**Stored data entries**
★ ★ ★ ★ ★ ★ ★

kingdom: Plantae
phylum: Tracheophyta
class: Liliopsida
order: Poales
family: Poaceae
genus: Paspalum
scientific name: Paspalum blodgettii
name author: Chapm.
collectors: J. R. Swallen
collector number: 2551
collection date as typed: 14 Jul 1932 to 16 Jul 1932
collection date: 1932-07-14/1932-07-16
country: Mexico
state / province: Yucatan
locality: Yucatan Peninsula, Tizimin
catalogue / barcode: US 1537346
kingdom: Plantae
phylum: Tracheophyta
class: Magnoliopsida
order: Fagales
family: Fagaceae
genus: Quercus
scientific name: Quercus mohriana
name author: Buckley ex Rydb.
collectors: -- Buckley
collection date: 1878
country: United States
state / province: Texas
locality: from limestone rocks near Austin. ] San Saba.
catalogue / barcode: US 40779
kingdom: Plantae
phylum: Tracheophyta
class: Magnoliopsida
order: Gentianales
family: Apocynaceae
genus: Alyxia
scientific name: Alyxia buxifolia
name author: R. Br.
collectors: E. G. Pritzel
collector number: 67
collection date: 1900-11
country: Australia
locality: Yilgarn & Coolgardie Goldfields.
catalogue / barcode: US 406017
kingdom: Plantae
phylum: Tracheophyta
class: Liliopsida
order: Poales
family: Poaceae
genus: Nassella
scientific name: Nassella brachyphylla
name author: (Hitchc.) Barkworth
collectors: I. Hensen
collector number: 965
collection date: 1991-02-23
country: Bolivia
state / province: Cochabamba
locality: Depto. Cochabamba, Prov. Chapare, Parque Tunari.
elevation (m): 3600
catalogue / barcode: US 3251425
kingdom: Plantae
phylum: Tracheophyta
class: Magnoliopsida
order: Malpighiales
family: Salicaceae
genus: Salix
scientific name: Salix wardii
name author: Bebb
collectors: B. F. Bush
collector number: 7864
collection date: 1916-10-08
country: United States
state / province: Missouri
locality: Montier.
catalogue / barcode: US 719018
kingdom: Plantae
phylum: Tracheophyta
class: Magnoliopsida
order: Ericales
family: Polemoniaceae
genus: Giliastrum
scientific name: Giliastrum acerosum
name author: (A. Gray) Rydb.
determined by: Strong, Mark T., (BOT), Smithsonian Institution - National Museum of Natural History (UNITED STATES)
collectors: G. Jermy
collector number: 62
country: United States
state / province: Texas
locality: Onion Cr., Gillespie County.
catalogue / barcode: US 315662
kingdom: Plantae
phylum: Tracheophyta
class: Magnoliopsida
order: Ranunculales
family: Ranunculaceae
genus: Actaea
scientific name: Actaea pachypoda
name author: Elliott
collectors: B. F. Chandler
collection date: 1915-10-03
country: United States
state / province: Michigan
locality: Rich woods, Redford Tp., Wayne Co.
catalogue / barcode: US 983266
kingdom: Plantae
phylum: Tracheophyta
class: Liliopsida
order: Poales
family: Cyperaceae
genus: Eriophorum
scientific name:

★ ★ ★ ★ ★ ★ ★

**Exercise instructions**
Swap every "catalogue" in the items above for "catalog" and write the items out again with nothing else changed.

**Answer to this exercise**
kingdom: Plantae
phylum: Tracheophyta
class: Liliopsida
order: Poales
family: Poaceae
genus: Paspalum
scientific name: Paspalum blodgettii
name author: Chapm.
collectors: J. R. Swallen
collector number: 2551
collection date as typed: 14 Jul 1932 to 16 Jul 1932
collection date: 1932-07-14/1932-07-16
country: Mexico
state / province: Yucatan
locality: Yucatan Peninsula, Tizimin
catalog / barcode: US 1537346
kingdom: Plantae
phylum: Tracheophyta
class: Magnoliopsida
order: Fagales
family: Fagaceae
genus: Quercus
scientific name: Quercus mohriana
name author: Buckley ex Rydb.
collectors: -- Buckley
collection date: 1878
country: United States
state / province: Texas
locality: from limestone rocks near Austin. ] San Saba.
catalog / barcode: US 40779
kingdom: Plantae
phylum: Tracheophyta
class: Magnoliopsida
order: Gentianales
family: Apocynaceae
genus: Alyxia
scientific name: Alyxia buxifolia
name author: R. Br.
collectors: E. G. Pritzel
collector number: 67
collection date: 1900-11
country: Australia
locality: Yilgarn & Coolgardie Goldfields.
catalog / barcode: US 406017
kingdom: Plantae
phylum: Tracheophyta
class: Liliopsida
order: Poales
family: Poaceae
genus: Nassella
scientific name: Nassella brachyphylla
name author: (Hitchc.) Barkworth
collectors: I. Hensen
collector number: 965
collection date: 1991-02-23
country: Bolivia
state / province: Cochabamba
locality: Depto. Cochabamba, Prov. Chapare, Parque Tunari.
elevation (m): 3600
catalog / barcode: US 3251425
kingdom: Plantae
phylum: Tracheophyta
class: Magnoliopsida
order: Malpighiales
family: Salicaceae
genus: Salix
scientific name: Salix wardii
name author: Bebb
collectors: B. F. Bush
collector number: 7864
collection date: 1916-10-08
country: United States
state / province: Missouri
locality: Montier.
catalog / barcode: US 719018
kingdom: Plantae
phylum: Tracheophyta
class: Magnoliopsida
order: Ericales
family: Polemoniaceae
genus: Giliastrum
scientific name: Giliastrum acerosum
name author: (A. Gray) Rydb.
determined by: Strong, Mark T., (BOT), Smithsonian Institution - National Museum of Natural History (UNITED STATES)
collectors: G. Jermy
collector number: 62
country: United States
state / province: Texas
locality: Onion Cr., Gillespie County.
catalog / barcode: US 315662
kingdom: Plantae
phylum: Tracheophyta
class: Magnoliopsida
order: Ranunculales
family: Ranunculaceae
genus: Actaea
scientific name: Actaea pachypoda
name author: Elliott
collectors: B. F. Chandler
collection date: 1915-10-03
country: United States
state / province: Michigan
locality: Rich woods, Redford Tp., Wayne Co.
catalog / barcode: US 983266
kingdom: Plantae
phylum: Tracheophyta
class: Liliopsida
order: Poales
family: Cyperaceae
genus: Eriophorum
scientific name:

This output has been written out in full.